O dilema estratégico das empresas: foco ou expansão?
- Marcelo Fiera

- 26 de nov. de 2025
- 2 min de leitura
Especializar para manter a condição conquistada ou diversificar para reduzir riscos?
Essa é uma das questões mais relevantes — e também mais recorrentes — quando falamos em segmentação de mercado. Afinal, qual é o caminho mais inteligente para sustentar competitividade e crescimento?
Tradicionalmente, mercado é o espaço — físico ou digital — onde compradores e vendedores se encontram para realizar trocas de acordo com seus interesses. Mas o mercado está em constante ebulição: seja por uma inovação tecnológica, novas alianças comerciais, barreiras protecionistas, impostos ou legislações. O fato é que variáveis emergem continuamente, levando marcas e produtos consolidados à obsolescência e abrindo espaço para novos entrantes em territórios antes ocupados — criando oportunidades inéditas.

Dentro de um mercado amplo, surgem mercados menores e mais especializados, que atuam em partes específicas da atividade principal. Esses recortes, derivados da mesma base, são classificados como segmentos de mercado.
Um exemplo claro está na indústria de alimentos: enquanto algumas empresas concentram-se em produtos frescos, outras se especializam em ultraprocessados ou em soluções funcionais e saudáveis.

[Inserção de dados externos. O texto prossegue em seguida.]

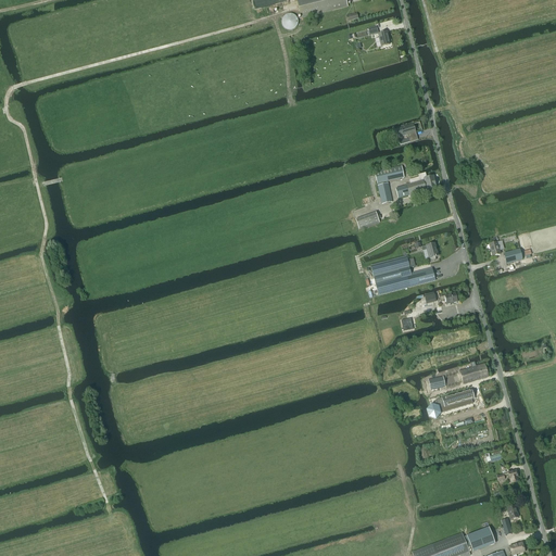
[(345,0),(297,0),(301,19),(348,8),(345,0)]
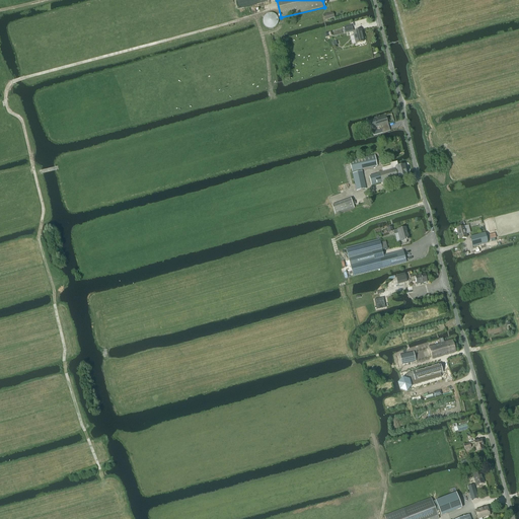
[(268,12),(266,14),(264,16),(264,17),(264,20),(265,23),(266,25),(269,26),(272,27),(274,26),(277,24),(278,22),(279,19),(278,16),(277,14),(275,12),(272,12),(270,12),(268,12)]
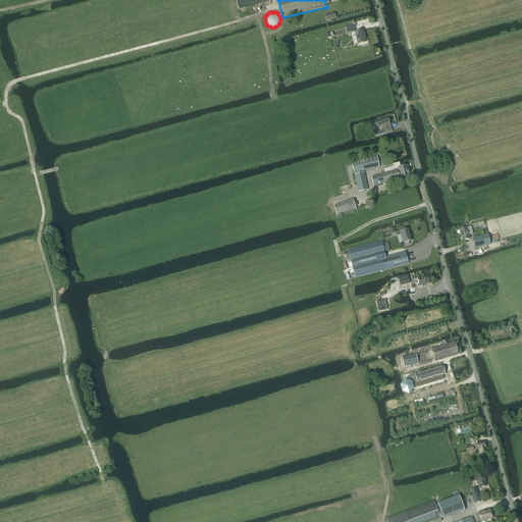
[(354,24),(346,27),(347,30),(347,34),(355,32),(354,28),(354,24)]
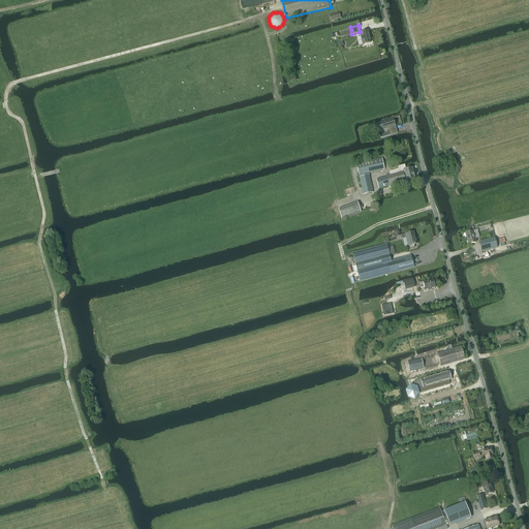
[(363,44),(370,42),(369,35),(368,31),(360,32),(363,44)]
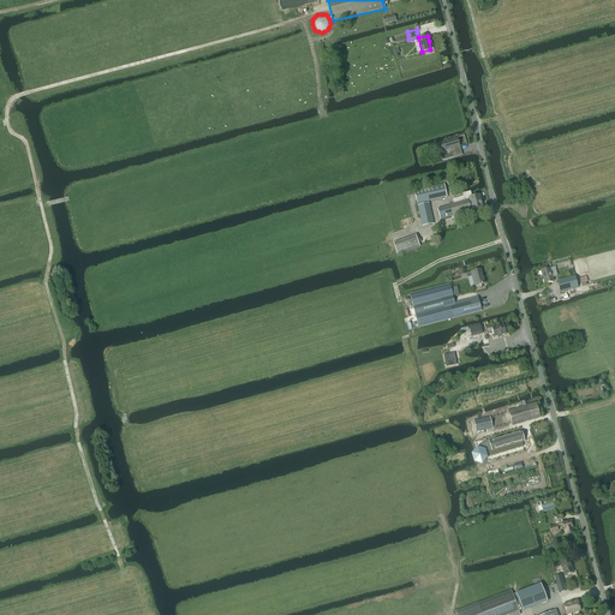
[(458,137),(436,144),(439,154),(451,150),(452,154),(447,155),(448,159),(453,157),(463,155),(460,149),(459,150),(458,148),(460,147),(459,147),(457,138),(458,138),(458,137)]
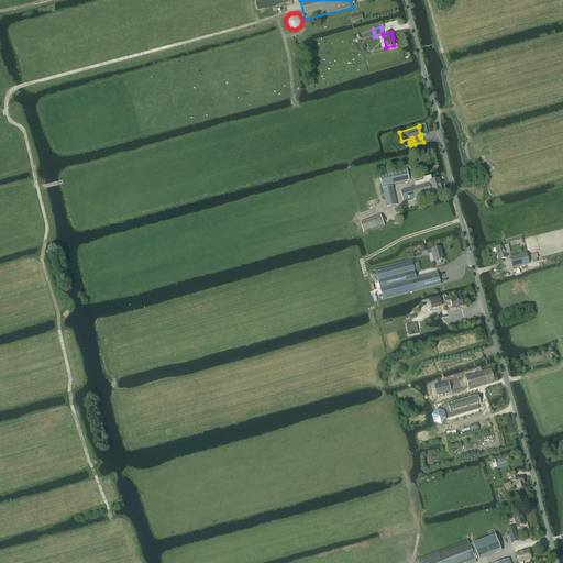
[(407,168),(379,175),(386,207),(392,206),(397,205),(393,184),(409,180),(407,168)]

Assim, o mercado de um produto é formado por todos os agentes que compram e vendem esse item, seja em uma mesma praça ou em diferentes localidades. É nesse espaço de interação, marcado pela mediação de interesses e conflitos, que se estabelecem os padrões, formatos, preços e níveis de serviço, definidos a partir de variáveis como:
Demanda
Disponibilidade
Acesso
Personalização
Sazonalidade
Normas e legislações
Nível de inovação
Origem
Tributação vigente
Condições macroeconômicas (inflação, câmbio, políticas públicas)
Portanto, ao analisar o potencial de um mercado ou ao segmentar para lançar um novo produto, é essencial mapear todos os atores envolvidos:
Quem fornece
Quem consome
A praça ou território
Posicionamento
Formatos e padrões estabelecidos
Concorrentes diretos e indiretos — diferenciais e preço
Reguladores e influenciadores
Barreiras de entrada e saída
Nível de serviço
Segmentar é enxergar além da superfície: é compreender como forças econômicas, tecnológicas e sociais interagem para moldar nichos de oportunidade. O mercado não é estático, é um organismo vivo em constante transformação, e cabe às empresas decidir se devem aprofundar sua especialização para consolidar posição ou diversificar para mitigar riscos e ampliar horizontes.
E a sua empresa, que caminho está escolhendo: manter a posição conquistada em um mercado em transformação ou aproveitar a onda de mudanças para inovar e equilibrar oscilações com novas oportunidades?